Work instructions =
A: Please give the part of the asthma treatment announcement that opens with the words containing "Published on November" and closes with "life for patients." again, changing "University Hospital" to "UofL Hospital".
B: Answer these questions from the asthma treatment announcement:
(i) Who will serve as the lead physician performing bronchial thermoplasty treatment?
(ii) By what percent did hospitalizations decrease in the studies cited?
(iii) Where will patients receive follow-up care?

Text shown =
UofL Physicians the first in Kentucky to offer new asthma treatment

Published on November 15, 2011

Physicians with the Pulmonary, Critical Care and Sleep Disorders Medicine practice of University Medical Associates (UMA), in partnership with University Hospital, are the first in Kentucky to offer a new and innovative asthma treatment to patients. The Alair Bronchial Thermoplasty System is the first non-pharmacological treatment for adults with severe, persistent asthma who don’t respond to standard medical interventions. Bronchial thermoplasty complements current asthma maintenance medications by providing long-lasting control and improving asthma-related quality of life for patients.

“As pulmonologists, we are often referred patients who have very difficult-to-control asthma,” said Rodney Folz, M.D., Ph.D., chief of Pulmonary, Critical Care and Sleep Disorders Medicine - UMA. “While many patients’ asthma can be controlled with inhaler medications, oral pills or immunotherapy shots, combined with avoidance of environmental exposures, there are some whose asthma simply won’t respond to these treatments. Individuals with this form of severe, persistent asthma have had no other effective treatment alternatives, until now.”

Bronchial thermoplasty treatment is performed through the working channel of a standard flexible bronchoscope that is introduced through a patient’s nose or mouth, and into their lungs. The tip of the small diameter catheter is expanded to contact the walls of targeted airways. Controlled thermal energy is then delivered to the airway walls to reduce the presence of excess airway smooth muscle that narrows the airways in patients with asthma. The minimally invasive procedure, like many other flexible endoscopy procedures, is done under moderate sedation, and the patient returns home the same day. Studies have demonstrated that patients who use this treatment have an 84 percent decrease in ER visits, 73 percent decrease in hospitalizations, 66 percent decrease in lost days at work and a 32 percent decrease in asthma attacks.

Tanya Wiese, M.D., an interventional pulmonologist, received special training on the device, and will serve as the lead physician performing bronchial thermoplasty treatment. Treatments will be performed in the endoscopy/ bronchoscopy unit at University Hospital. Patients will receive follow-up care at the private practice offices of UMA.

“We pulmonary physicians at UofL Physicians are very excited to be able to offer this new treatment to patients and their physicians,” Folz said. “We collaborate with allergists, primary care physicians and pulmonologists, all of whom take care of patients with asthma, to provide this highly specialized treatment intervention. We are pleased to the first to provide this major medical advance to all Kentuckians.”

Given entries =
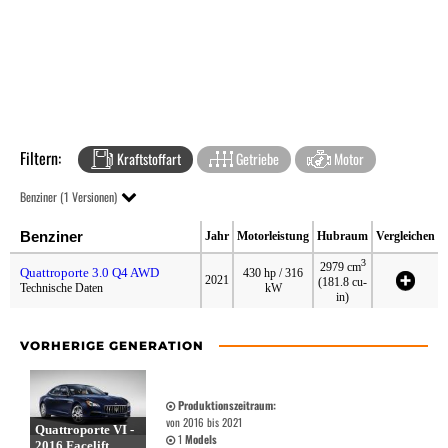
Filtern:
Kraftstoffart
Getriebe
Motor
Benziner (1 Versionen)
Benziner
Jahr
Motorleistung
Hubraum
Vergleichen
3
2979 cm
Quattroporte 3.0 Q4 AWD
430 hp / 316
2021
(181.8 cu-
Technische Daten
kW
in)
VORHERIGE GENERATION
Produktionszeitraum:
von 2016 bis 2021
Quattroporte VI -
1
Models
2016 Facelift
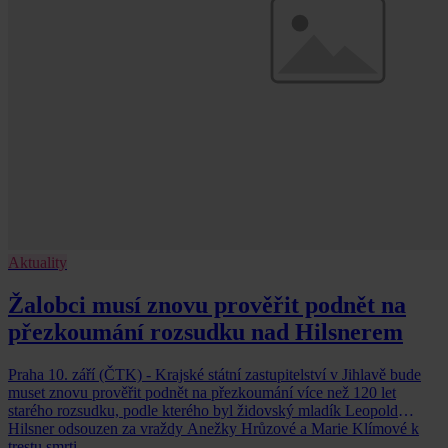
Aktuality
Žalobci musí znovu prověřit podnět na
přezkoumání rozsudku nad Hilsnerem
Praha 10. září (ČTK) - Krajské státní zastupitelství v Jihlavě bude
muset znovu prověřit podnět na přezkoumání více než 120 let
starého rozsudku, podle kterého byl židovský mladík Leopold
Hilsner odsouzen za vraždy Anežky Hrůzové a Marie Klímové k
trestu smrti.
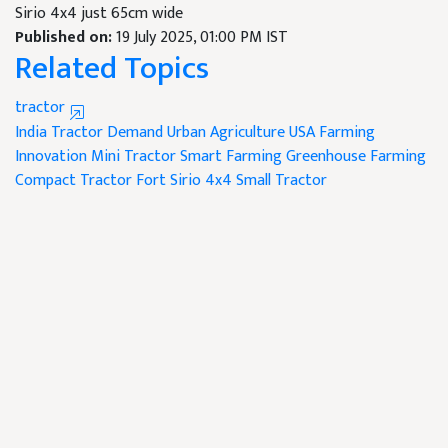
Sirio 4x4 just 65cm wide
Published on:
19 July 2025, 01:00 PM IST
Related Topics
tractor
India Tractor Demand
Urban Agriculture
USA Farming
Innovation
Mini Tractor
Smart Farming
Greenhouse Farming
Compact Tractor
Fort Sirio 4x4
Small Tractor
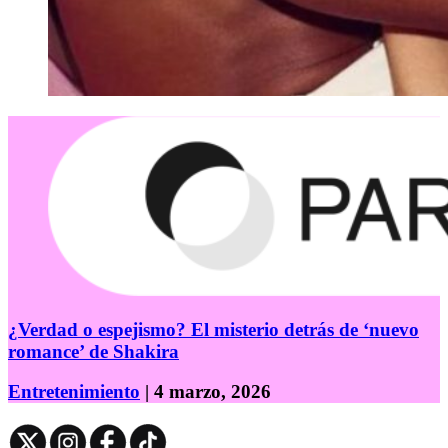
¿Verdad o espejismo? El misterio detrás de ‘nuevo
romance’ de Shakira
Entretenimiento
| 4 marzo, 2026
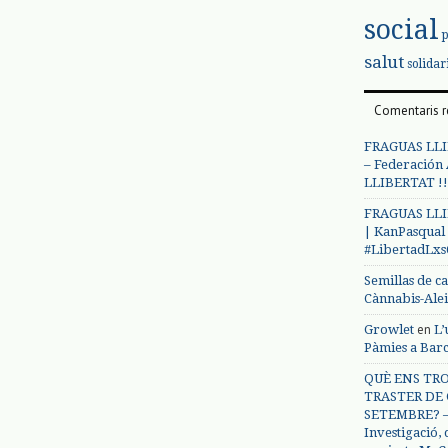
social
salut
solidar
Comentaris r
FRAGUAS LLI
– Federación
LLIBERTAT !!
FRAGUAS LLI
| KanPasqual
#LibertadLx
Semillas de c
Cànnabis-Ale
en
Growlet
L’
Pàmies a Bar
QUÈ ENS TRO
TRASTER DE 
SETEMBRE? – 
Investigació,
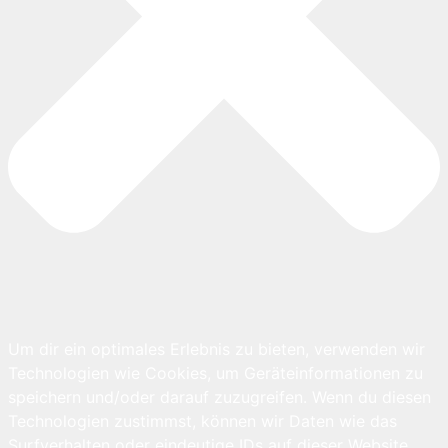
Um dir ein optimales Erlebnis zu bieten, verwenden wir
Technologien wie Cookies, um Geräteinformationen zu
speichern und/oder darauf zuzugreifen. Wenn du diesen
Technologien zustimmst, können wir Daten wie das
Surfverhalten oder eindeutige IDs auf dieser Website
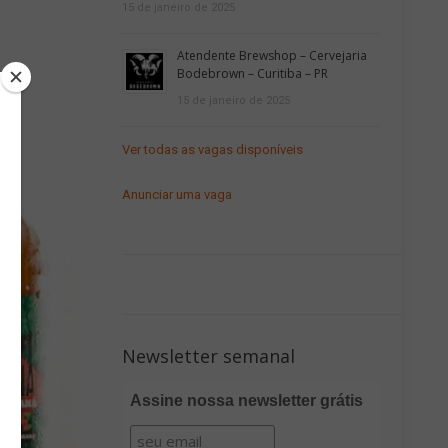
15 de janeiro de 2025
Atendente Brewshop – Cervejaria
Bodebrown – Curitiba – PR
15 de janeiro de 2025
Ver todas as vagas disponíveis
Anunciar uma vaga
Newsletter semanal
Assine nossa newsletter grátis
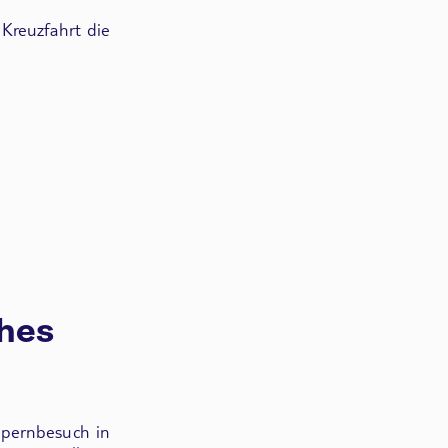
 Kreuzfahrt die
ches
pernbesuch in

Responses per task =
A:
Published on November 15, 2011

Physicians with the Pulmonary, Critical Care and Sleep Disorders Medicine practice of University Medical Associates (UMA), in partnership with UofL Hospital, are the first in Kentucky to offer a new and innovative asthma treatment to patients. The Alair Bronchial Thermoplasty System is the first non-pharmacological treatment for adults with severe, persistent asthma who don’t respond to standard medical interventions. Bronchial thermoplasty complements current asthma maintenance medications by providing long-lasting control and improving asthma-related quality of life for patients.

B:
(i) Tanya Wiese, M.D., an interventional pulmonologist
(ii) 73 percent
(iii) At the private practice offices of UMA